First, I must introduce myself. I am the youngest of the twelve Fröhlich children from Bad Mergentheim. You will not be able to remember me as I was born when we have to "thank the German fatherland for the certainty of war,"-

During a visit with my brother Jacob the request came as a war party to the First World War on your work, a to write book about the last Mergentheimer Jews, and your request, if possible, to contribute material to this topic After reading about Italy until 1940 (the last legal time before declaring war between Italy and England). Many student with certificate emigrated from Mergentheim, there are few things I still remember from that time on.

We sold all our belongings in 1939 and after living in Germany could no longer live as Jew (the Nuremberg Laws), my dear mother and I, we are looking for accommodation we found a room at Miss Westheimer (Ochsengasse or Wettgrass next to City Hall). I admire today, as then, my almost 70 year old mother in a barely heated room (no one dared for us to repair the old stove, and it was a bitterly cold winter) and to get used to the primitive sanitary facilities. (She had probably used later on far worse.) Our "march" on the Holzapfelgrasse we taken with Jacob Fisch, who had tried shortly before to commit suicide by taking a large dose of sleeping pills but was rescued by hospital treatment. Cynical, mocking laughter accompanied our kids wagon march with all the things-most. Miss Miltenberg woman who had sold the Fechenbach Inn to a greengrocer, had shortly before accounted that she had just found Miss Sara Rothschild shot on Holzapfelgrasse.

We held our last small simple service of worship of Jom Kippur and Rosch Haschonoh – in a very depressed mood after the evil which had either destroyed or closed the synagogues in Germany.

When the food cards where tossed around I was never been accosted and even got an extra ration of eggs instead of meat ration even for my suffering mother. A farmer's daughter Rüdenauer (former neighbors) at night had secretly brought my mother some necessary food, even then a dangerous proposition.

When I emigrated in 1940 (with only hand luggage), I had brought my mother to Nüremberg with the best hope that soon my good mother would get, as her parents had applied for, a certificate to English for my mother and my siblings. The possibility of inhumane deportations would then, in 1940, no one would have believed. Maybe you can from Mrs. Carlé (drugstore at the Town Hall), which until recently had a friendly relationship with his wife Annette Rothschild, learn about the last Mergentheim Jews. Perhaps the butcher Adam Lochner (Hozapfelgrasse) may have seen a large part the last events of the Jewish community in Mergentheimer.

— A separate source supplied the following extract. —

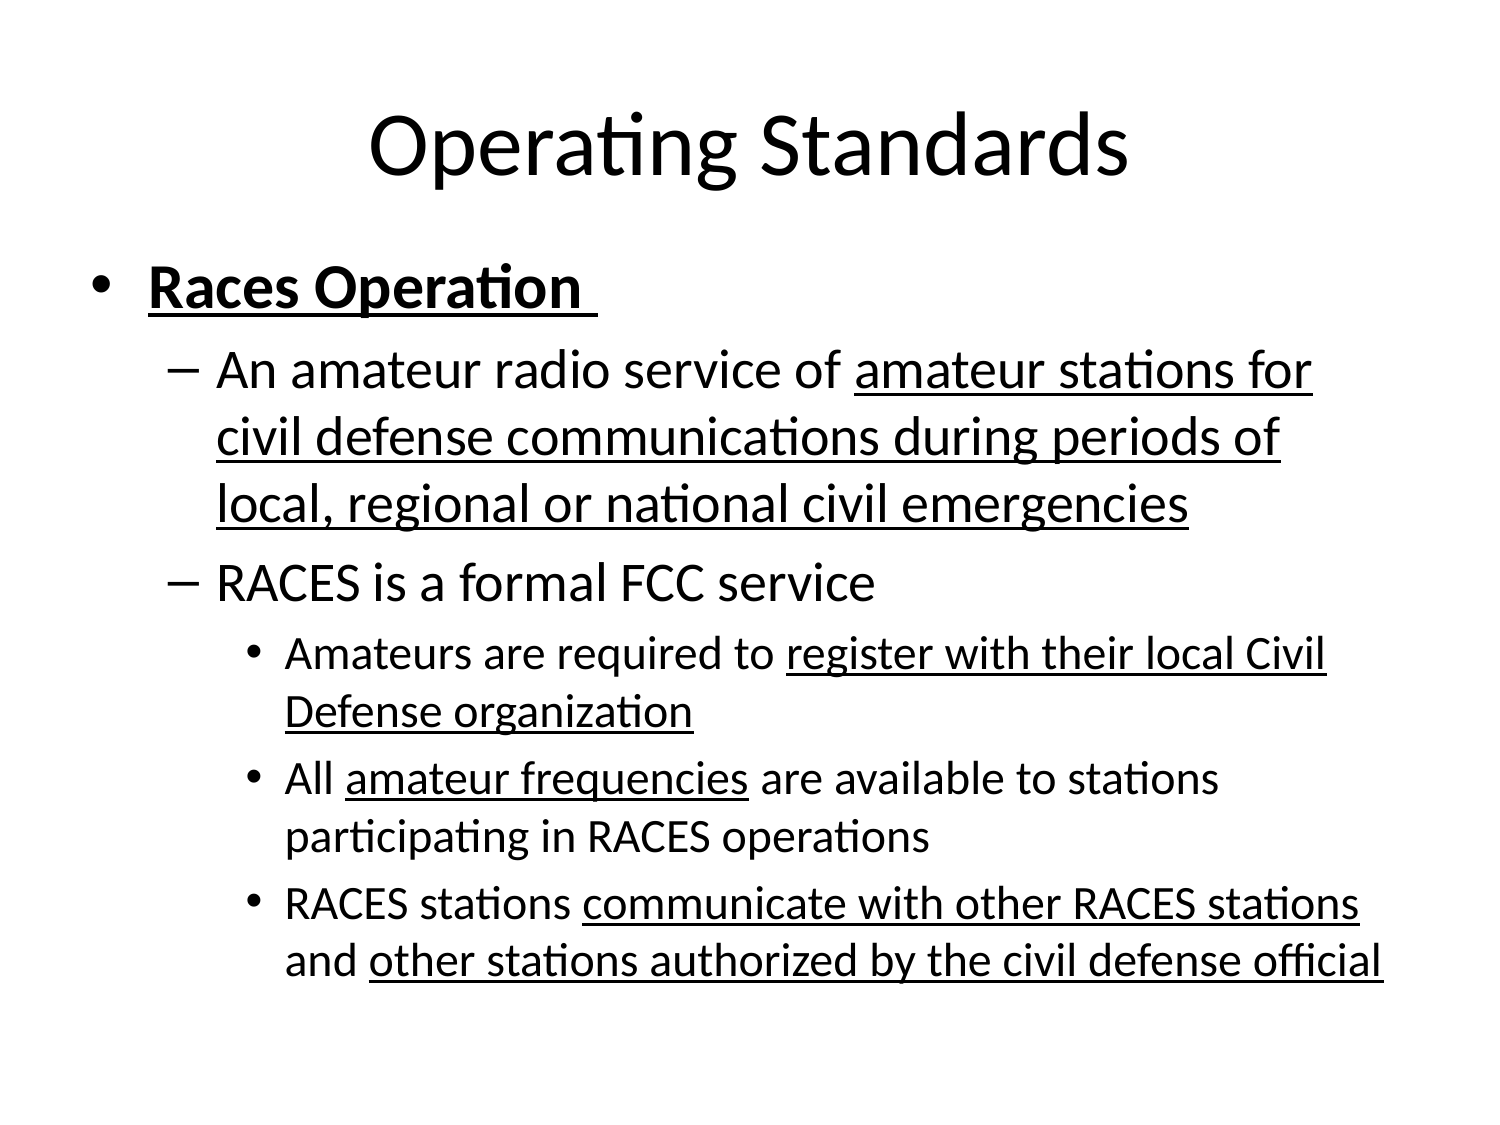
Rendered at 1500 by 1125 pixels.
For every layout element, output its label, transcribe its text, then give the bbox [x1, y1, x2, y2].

list Races Operation An amateur radio service of amateur stations for civil defense communications during periods of local, regional or national civil emergencies RACES is a formal FCC service Amateurs are required to register with their local Civil Defense organization All amateur frequencies are available to stations participating in RACES operations RACES stations communicate with other RACES stations and other stations authorized by the civil defense official [75, 237, 1425, 1005]
title Operating Standards [75, 45, 1425, 233]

Perhaps some of this above material is suitable for your work.
Sincerely yours

Getta Kellermann
born Fröhlich

March 1933 Hitler Comes to Power


Hermann Fechenbach wrote.
"On 5th March 1933, as the result of demoralization of the majority of the population, Hitler came to power in Germany. I had to ask myself where was the remnant of the influence of our greatest Germans - Goethe, Schiller, Beethoven?

Within myself I heard the melody always sounding:

Joy, beautiful divine spark,
Daughter of Elysium,
Dazzled with fire we greet
Your holiness
Your magic ties together,
Once again what fashion has unbound.
All men will be brothers,
Where your gentle wings remain.
You embrace millions.
This kiss for the world entire.
Brothers! Over the starry tent
The great Father must dwell.

I had to work on a woodcut of Beethoven's head the whole night through, so that I would not forget that there was still a true German spark alive somewhere.



Image from Penelope Smith, thank you.